SOLITON SOLUTIONS OF NONLINEAR SCHRÖDINGER-TYPE EQUATIONS AND FUNCTIONAL SUBSTITUTIONS 

Zhuravlev Viktor Mikhaylovich, Doctor of physical and mathematical sciences, professor, sub-department of theoretical physics, Ulyanovsk State University (42 Lva Tolstogo street, Ulyanovsk, Russia), zhvictorm@gmail.com

51-71, 532.51, 538.93

10.21685/2072-3040-2018-1-10

Background. The main goal of the paper is to establish the relationship between the inverse problem method (IPM) and the method of functional substitutions (MFS) in the theory of integrable nonlinear partial differential equations. The inverse problem method is used to construct solutions of equations admitting multi-soliton solutions, and the method of functional substitutions to equations, which are often called Burgers type equations. In this paper, it is demonstrated that modifying the MFS by introducing additional closing conditions into the procedure makes it possible to derive Burgers-type equations for equations that coincide with equations integrable by means of MOS. In this paper we study only equations of the type of the nonlinear Schrödinger equation (NLS), and Ginzburg – Landau equations.

_Exercise 1:_ According to the abstract on soliton solutions, which types of equations does the paper study?

_Data provided:_

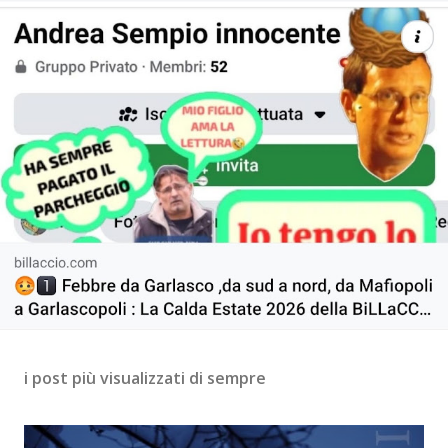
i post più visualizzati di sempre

==

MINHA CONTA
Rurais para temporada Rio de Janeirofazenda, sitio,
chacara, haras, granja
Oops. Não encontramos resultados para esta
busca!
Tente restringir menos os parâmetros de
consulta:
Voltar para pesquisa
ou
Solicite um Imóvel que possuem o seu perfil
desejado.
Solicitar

_Exercise 2:_ Count the lines of the records that contain the string "para". Reply with the number alone.

_Written reply 1:_ Equations of the type of the nonlinear Schrödinger equation (NLS), and Ginzburg–Landau equations.

_Written reply 2:_ 3